El panorama de la civilización en nuestros días puede ser reconocido como el tiempo del silencio de Dios y precisamente por ello son también los días en que esperamos el florecimiento de profetas que nos ayuden a reconocer el camino por el que el hombre de ‘la era de los posts’ –como escribe Leonardo Cárdenas en la revista ‘Faro’– se familiarice con la fidelidad al Evangelio.

Nuestro ministerio ha estado centrado en lo litúrgico, desde el medioevo se nos definió a los presbíteros como los ‘hombres del altar’ y la respuesta a la crisis del protestantismo nos resignificó como los que confieren la gracia mediante la eficacia de los ritos sacramentales.

Los días del confinamiento han dejado en evidencia un desafecto de muchas personas por lo sagrado. La sociedad del bienestar y la información llevan a muchos a no sentir la necesidad de salvación.

 

El profeta mira a su alrededor y valora los signos de los tiempos, sin embargo, su verdadero ministerio consiste en descubrir el horizonte de esperanza.

 

Los signos de los tiempos son aquellos vestigios del Reino adentrándose en nuestra historia, alegran e ilusionan el caminar, pero no son el horizonte. La generosidad de muchos hermanos, la asistencia a través de obras sociales, un mínimo número de formandos en el Seminario son signos del Reino transformando la vida de los creyentes y al mismo tiempo nos llevan a tomar conciencia de lo que aún nos falta para tener una sociedad equitativa y más acorde con el espíritu de las Bienaventuranzas.

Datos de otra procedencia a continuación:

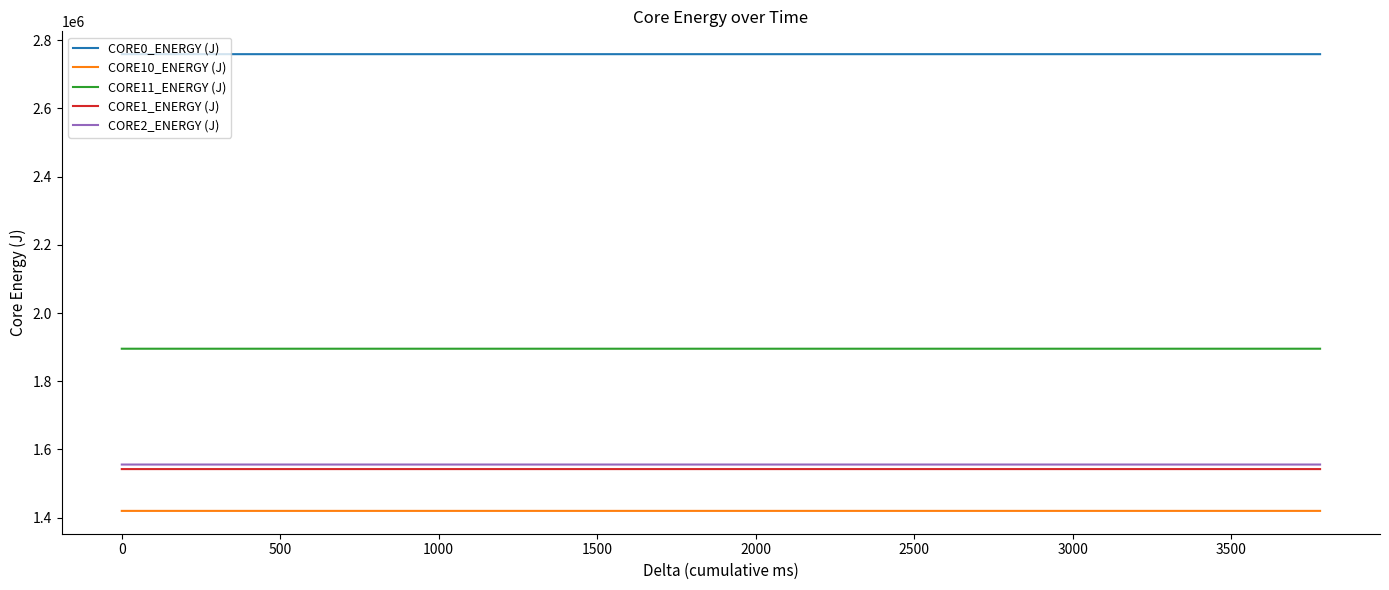

Which series has the largest total across all categories?

CORE0_ENERGY (J)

Quizá una humana complacencia en las celebraciones multitudinarias y la consideración de la liturgia como un fin nos hizo olvidar que el horizonte de la vida cristiana está más allá. Un elemento que no aparece como debiera en nuestras homilías y propuestas pastorales es precisamente la trascendencia de la fe cristiana.

El renovado concepto de revelación que propone el concilio Vaticano II nos lleva a reconocer la historia personal y comunitaria como el lugar en donde Dios se revela justificando al ser humano, es decir, haciéndolo justo. La justicia de Dios es la santidad, la plenitud de la caridad.

Podemos entender los relatos de los evangelios como secuencias de escenas en las que el Maestro se acerca a las personas en su situación concreta de lejanía, de enfermedad, de marginalidad… y en estos encuentros enciende el amor de Dios en cada una de estas personas. Solemos insistir en estos casos en el milagro, pero hay algo más hondo que curaciones. El ser humano, creado a imagen y semejanza de Dios tiene la capacidad de acoger el amor de Dios y cuando esta realidad del amor de Dios se enciende lo primero que se ilumina es la dignidad de la persona.

Quien era señalado como pecador, al ser iluminado por la gracia descubre su dignidad de ser humano, y cuando este alumbramiento es auténtico, esta persona reconocerá que en su proceder tiene que cambiar porque posiblemente la luz del Evangelio lo hará reconocer que hay muchas cosas que denigran de su dignidad.

Fuente:
Pbro. Tadeo Albarracín, doctor en liturgia.